You missed when time and life shook hands and said goodbye
For the last ten or so years, my family (my kids, my wife, my mom, my dad, my sister and aunts, uncles and cousins) have been going to this little island on the border of North Carolina and South Carolina; Sunset Beach. A few years ago there was a rip within the family. It was no small rip, but it could have been mended. Instead it grew, till the fabric was severed.
We continued to go, but the distance grew. First my dad stopped coming. Then my sister. The rip was palpable; it became a weight. Now there is an inevitable sunset on the blurring horizon. The tradition will be coming to an end.
Last visit, mom could do nothing but make lists and forget the lists and ask the same question over and over again. We had to babysit her constantly (to eat her food, to take her medicines). When she did go down to the beach, she stayed an hour or two at the most, and then went back to the house to repeat her pattern. She never interacted with the kids. Never talked to them. Though she said she enjoyed herself, I fail to see how.

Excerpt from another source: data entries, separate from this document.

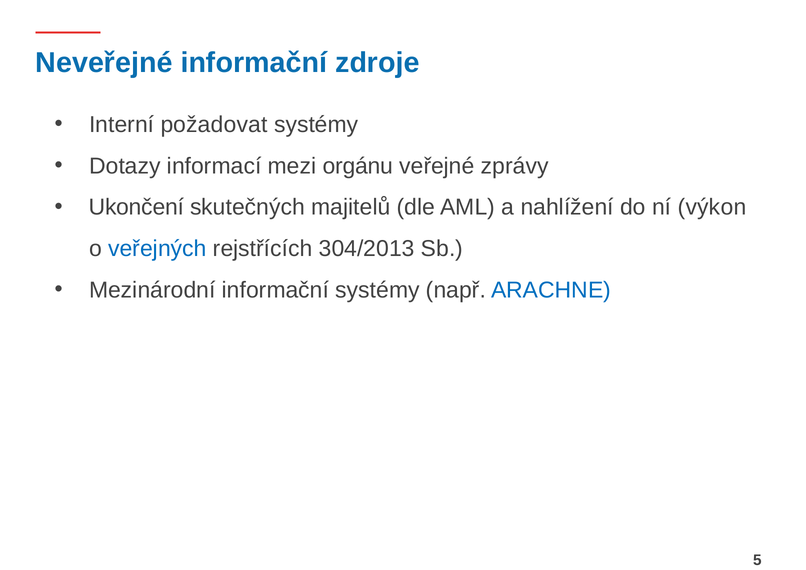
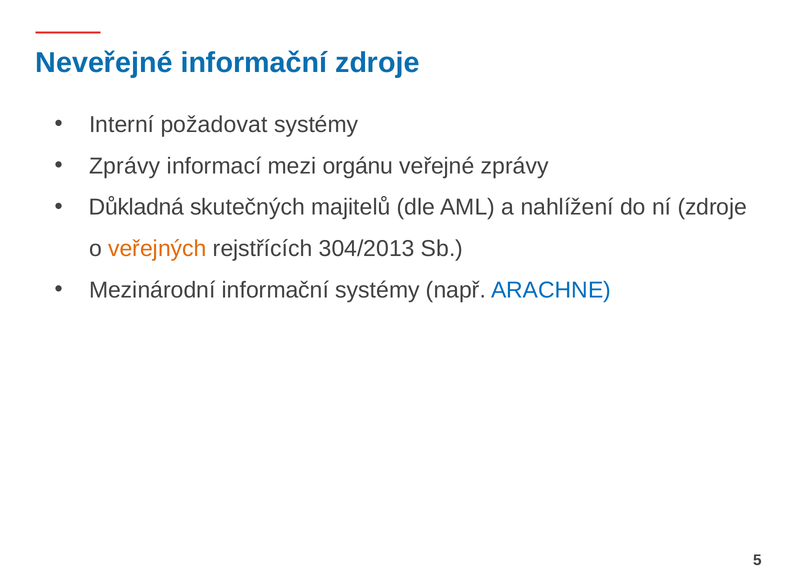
Dotazy at (125, 166): Dotazy -> Zprávy
Ukončení: Ukončení -> Důkladná
ní výkon: výkon -> zdroje
veřejných colour: blue -> orange
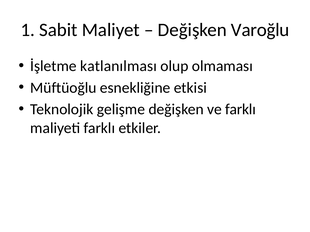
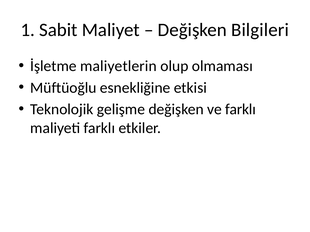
Varoğlu: Varoğlu -> Bilgileri
katlanılması: katlanılması -> maliyetlerin
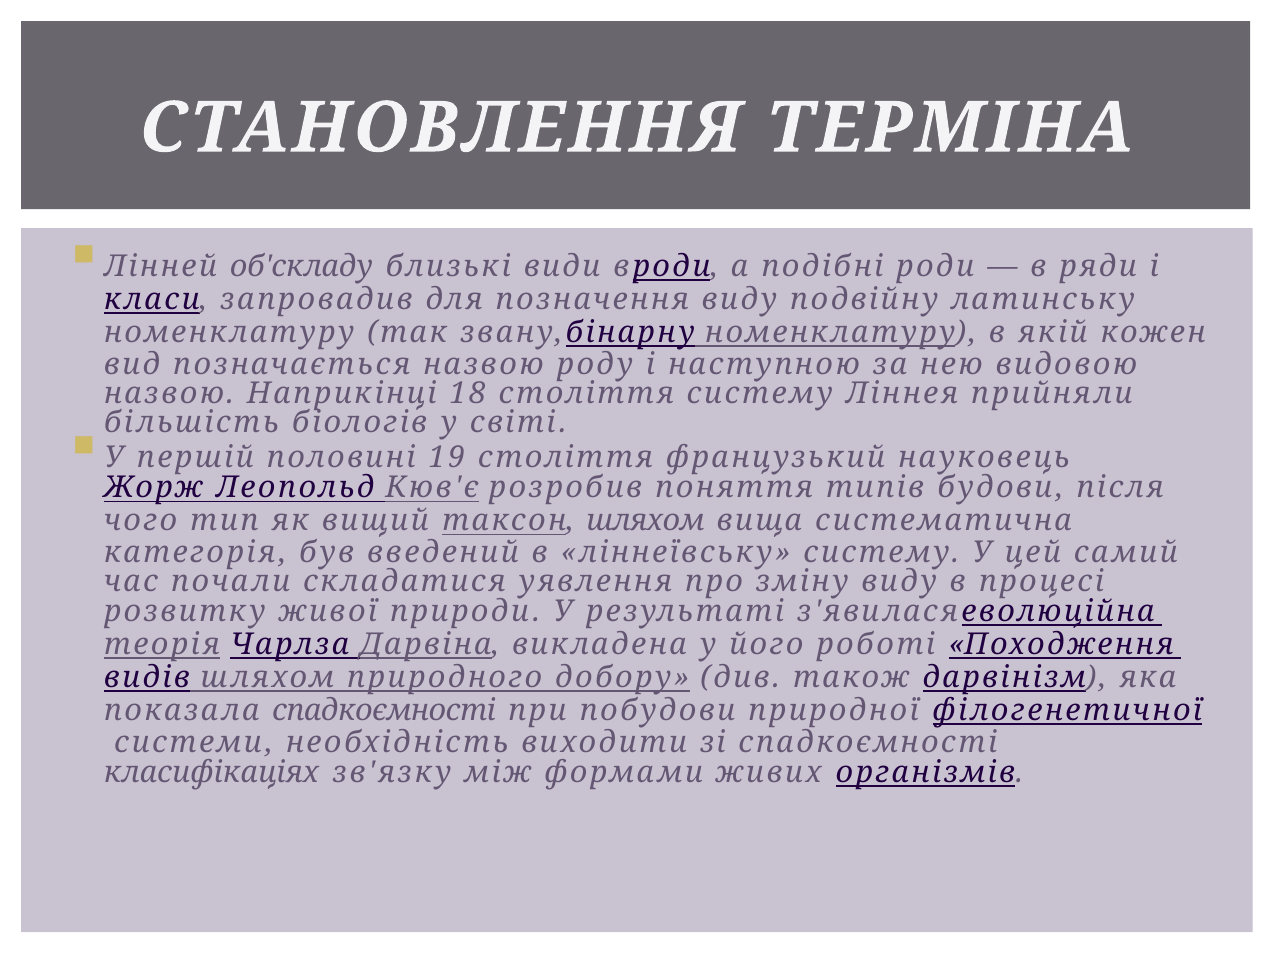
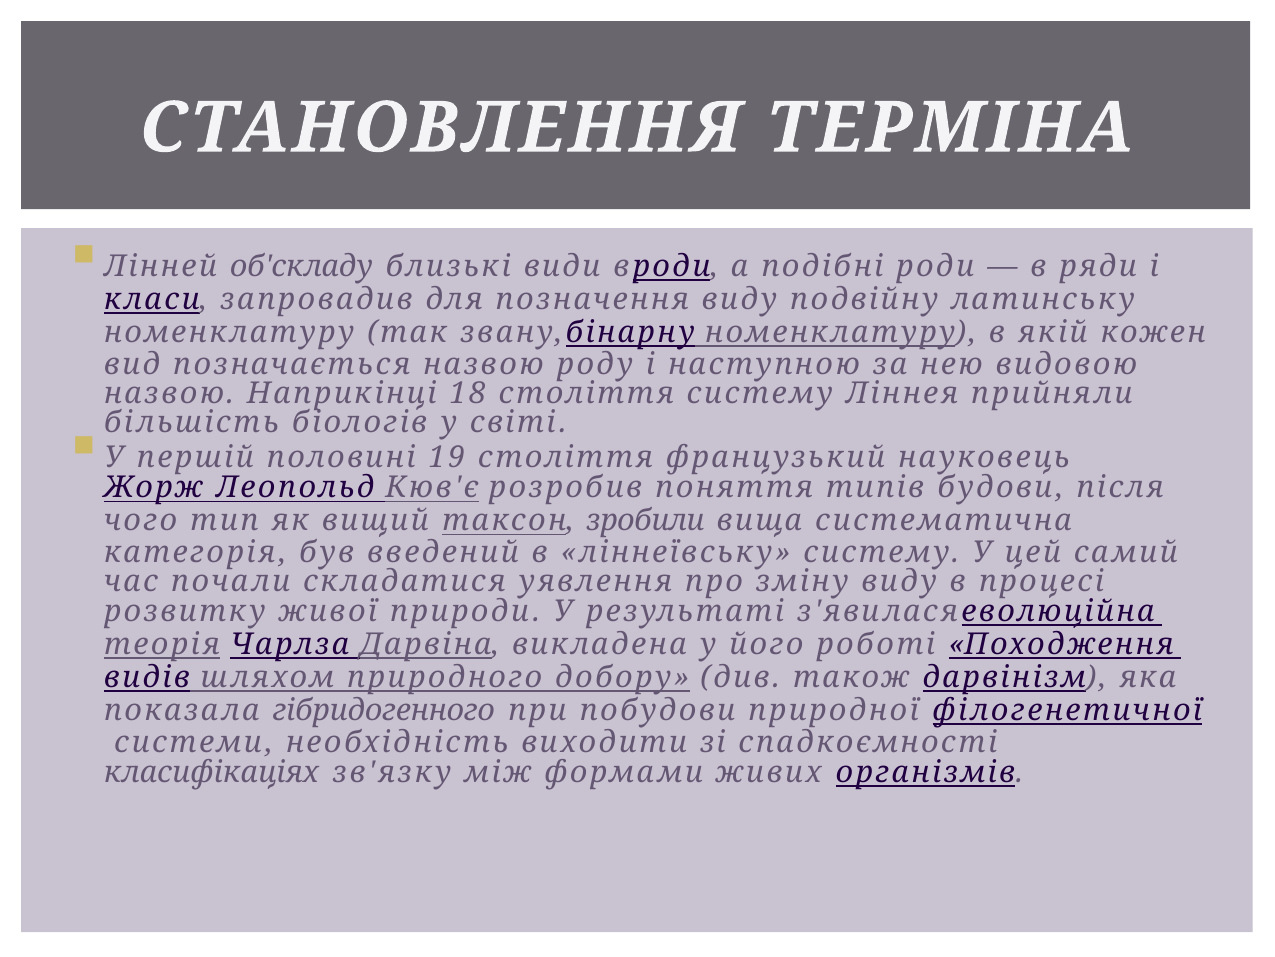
таксон шляхом: шляхом -> зробили
показала спадкоємності: спадкоємності -> гібридогенного
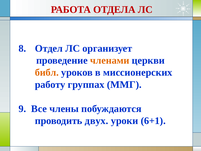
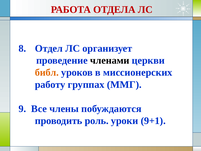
членами colour: orange -> black
двух: двух -> роль
6+1: 6+1 -> 9+1
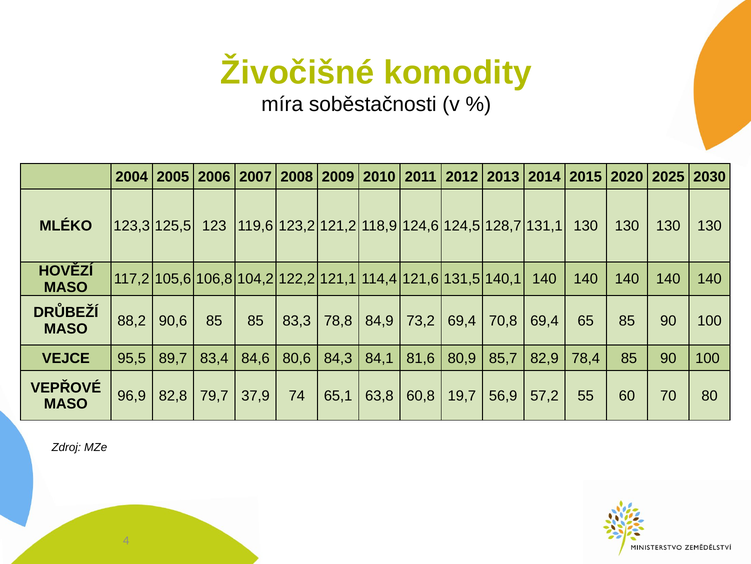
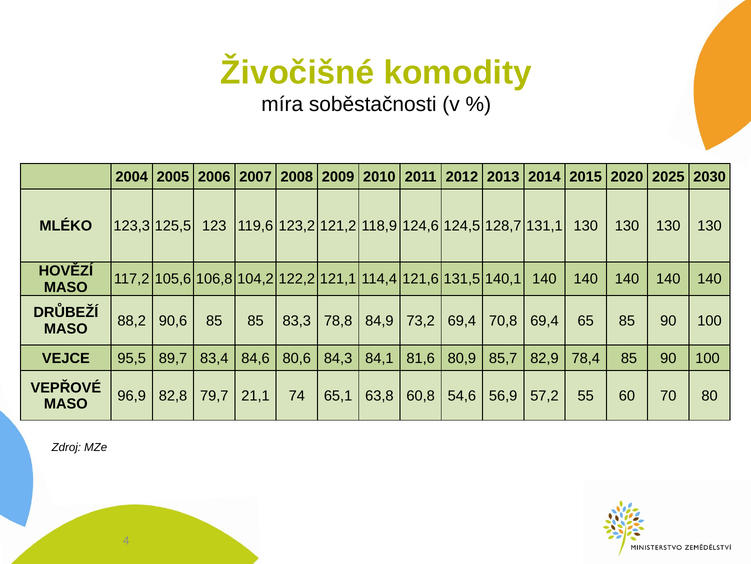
37,9: 37,9 -> 21,1
19,7: 19,7 -> 54,6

It was a job for us, not a vacation. This year my mom will (most likely) not be able to come, as her health and mind and who she was or is continues to deteriorate rapidly (as is evidence by her being moved to assisted living in her retirement community she recently, willingly moved to). Now, like avoiding the inevitable news you'll get from the doctor after years of avoidance, I shirk from the choice I face. The many choices I face. The many consequences it will bring.
I can curse the rip. The fact that no one tried to mend it. Each pulling and ripping it larger. But alas, this is life. Full or rips and tears, worn through to threaded shards. This is what we often do to one another. It's hard not to feel defeated. Depressed. Angry. Frustrated. I want to blame everyone. Someone. Something. God. Life. Myself. But it is done. From one fabric now many. It's time to sew ourselves into a new quilt of tradition.